==== Seite ====

Dagegen argumentierte unter anderem der Freiburger Kirchenrechtler Georg Bier. Der Vatikan habe die Entscheidung nicht "aufgrund des Drucks der Öffentlichkeit und der Medien getroffen", sagte er katholisch.de. Das werde allein dadurch signalisiert, dass der Apostolische Stuhl das Datum des Rücktrittsangebots mit angegeben habe. Heißt: Der Papst hätte auch schneller reagieren können. Doch habe Franziskus zuerst die Sachlage überprüft, so Bier.

Das sieht der Leiter der deutschsprachigen Redaktion von Radio Vatikan, Bernd Hagenkord, ähnlich. "Der Papst schätzt solche Verfahren und nimmt sich viel Zeit", sagte der Jesuitenpater. Das sei schon bei der Überprüfung der Vatikanbank so gewesen. Generell habe man die Entscheidung des Papstes in Italien bei weitem nicht so intensiv diskutiert, wie es in Deutschland der Fall gewesen sei. "Es gab keine wirklichen Reaktionen, nicht im Vatikan und auch nicht in den Medien", sagt er.

Hagenkord: "Eine Verteidigung erst einmal nicht ehrenrührig"

==== Vorliegende Daten ====

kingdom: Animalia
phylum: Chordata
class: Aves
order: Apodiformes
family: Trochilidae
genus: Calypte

====
==== Vorliegende Daten ====

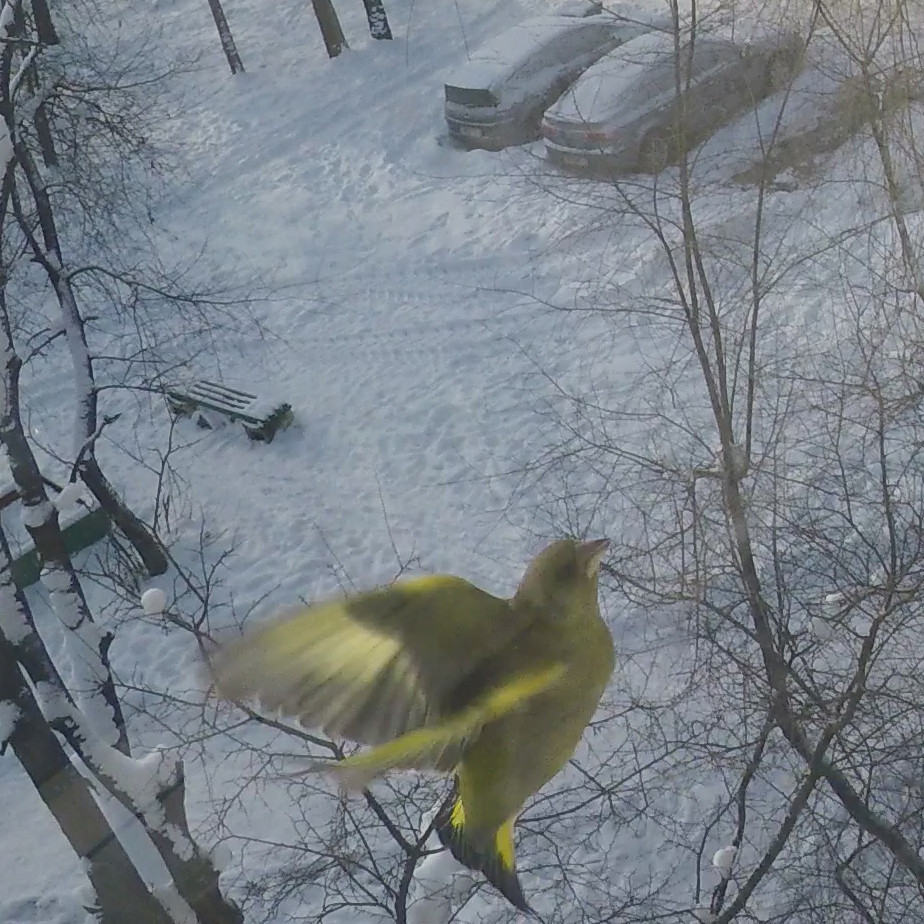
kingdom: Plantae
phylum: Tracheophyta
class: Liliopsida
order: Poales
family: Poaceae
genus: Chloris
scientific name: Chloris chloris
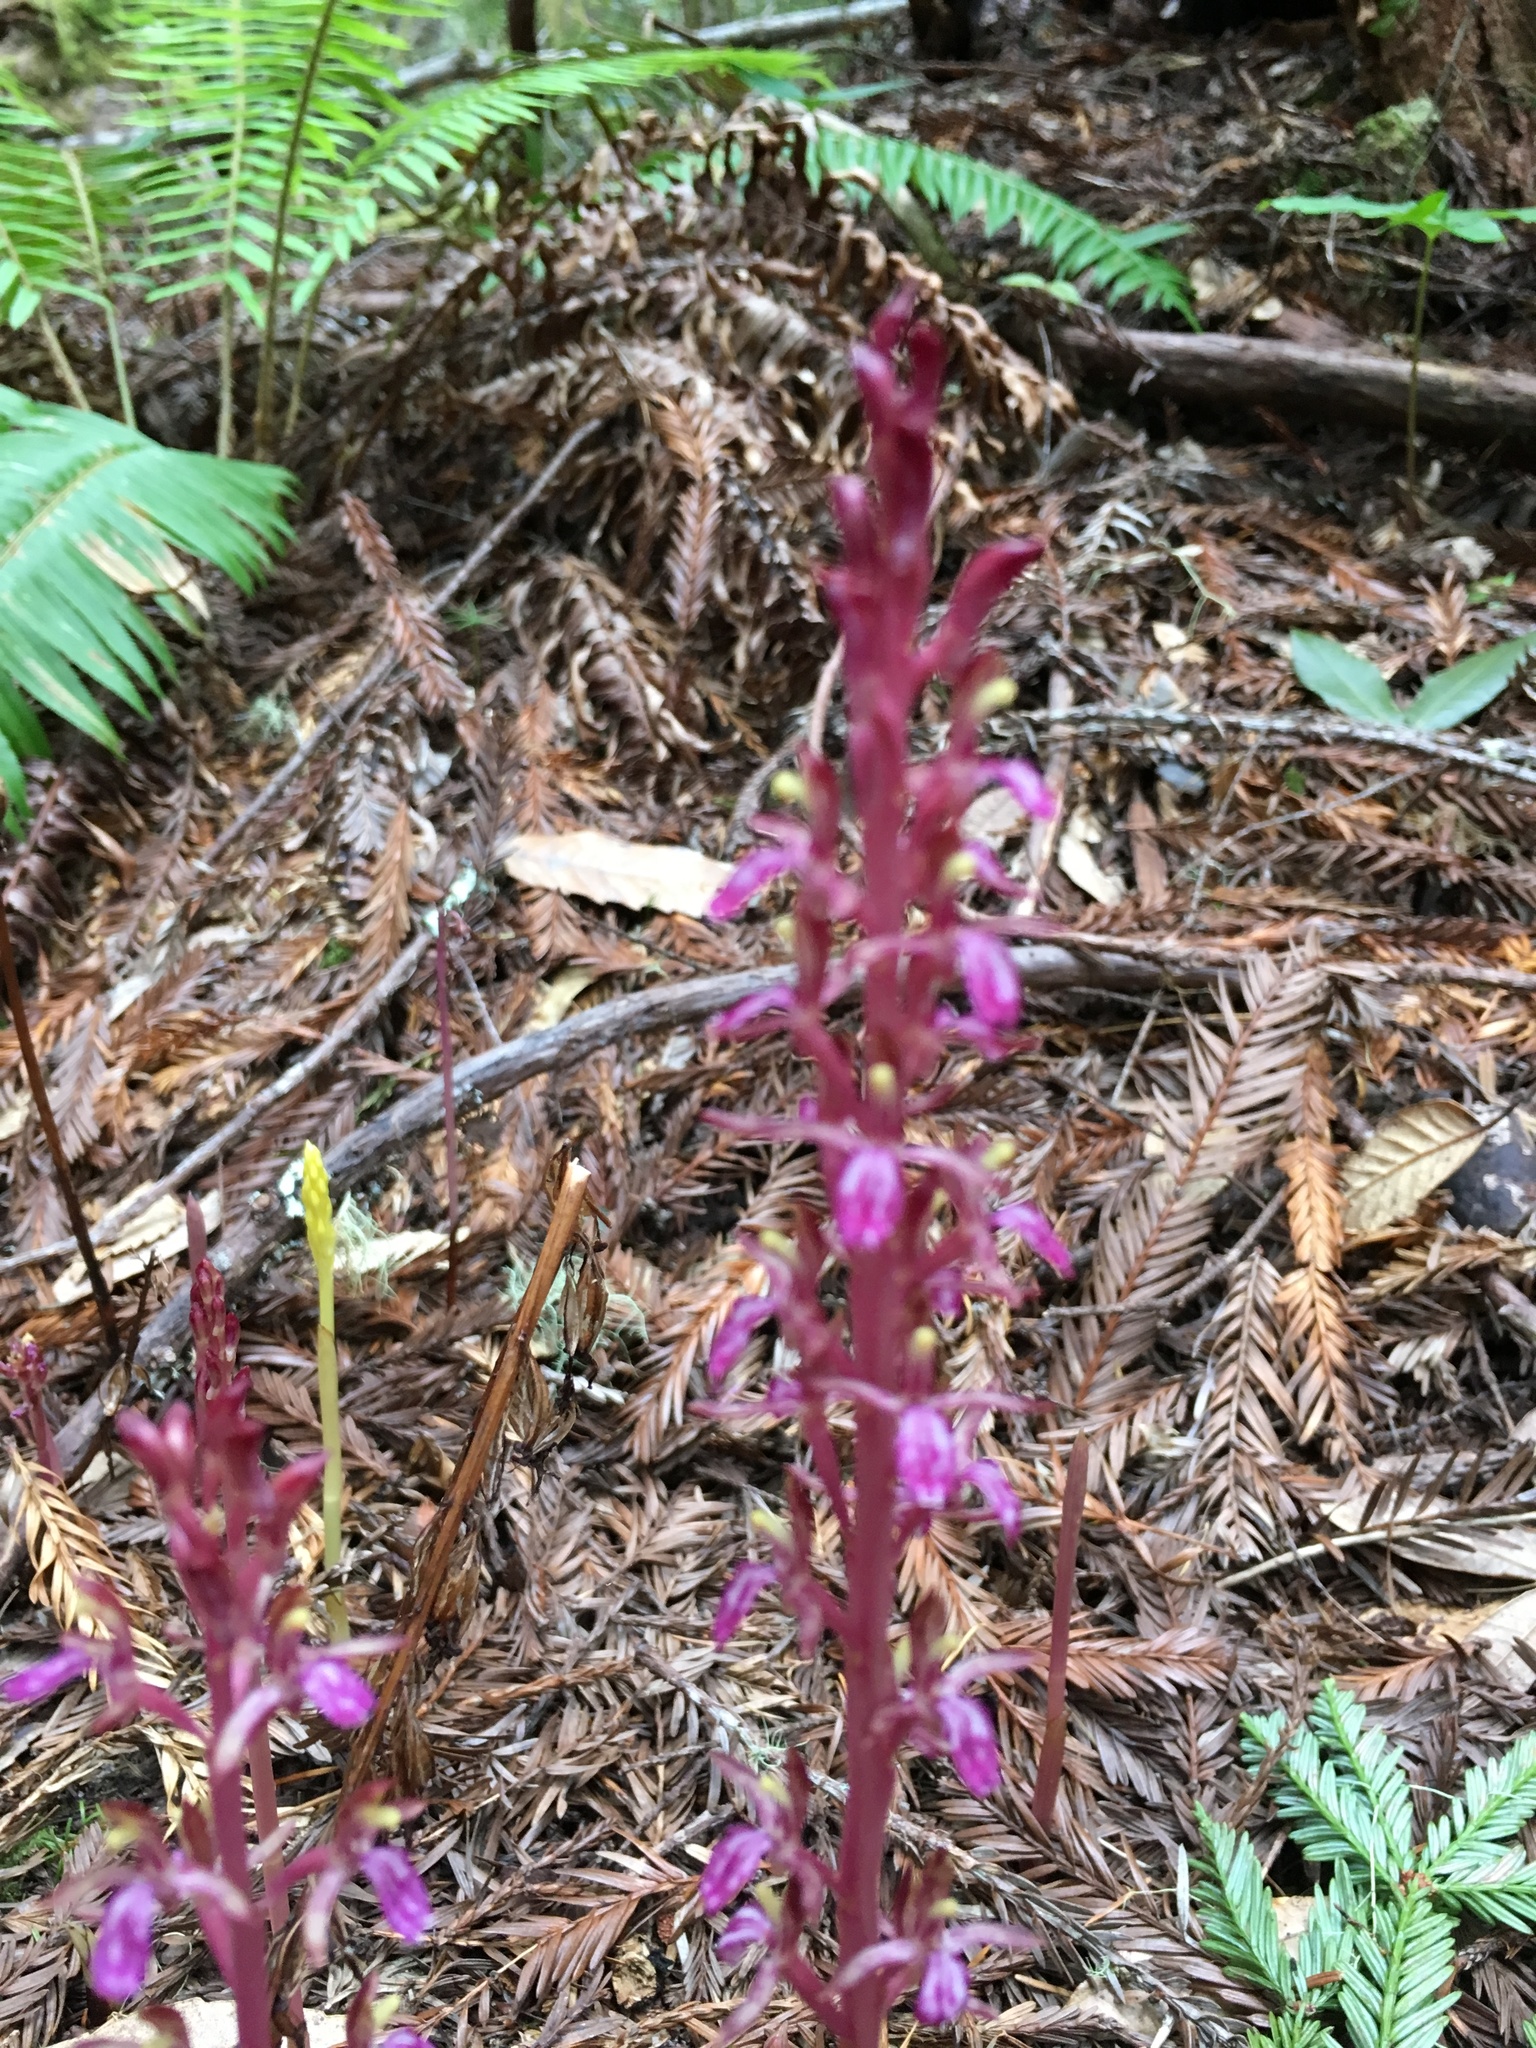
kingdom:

====

### Aufgabe
Geben Sie den Abschnitt der Seite wortgetreu wieder, der mit den Worten „Dagegen argumentierte unter“ beginnt und nach „überprüft, so Bier.“ endet.

### Antwort
Dagegen argumentierte unter anderem der Freiburger Kirchenrechtler Georg Bier. Der Vatikan habe die Entscheidung nicht "aufgrund des Drucks der Öffentlichkeit und der Medien getroffen", sagte er katholisch.de. Das werde allein dadurch signalisiert, dass der Apostolische Stuhl das Datum des Rücktrittsangebots mit angegeben habe. Heißt: Der Papst hätte auch schneller reagieren können. Doch habe Franziskus zuerst die Sachlage überprüft, so Bier.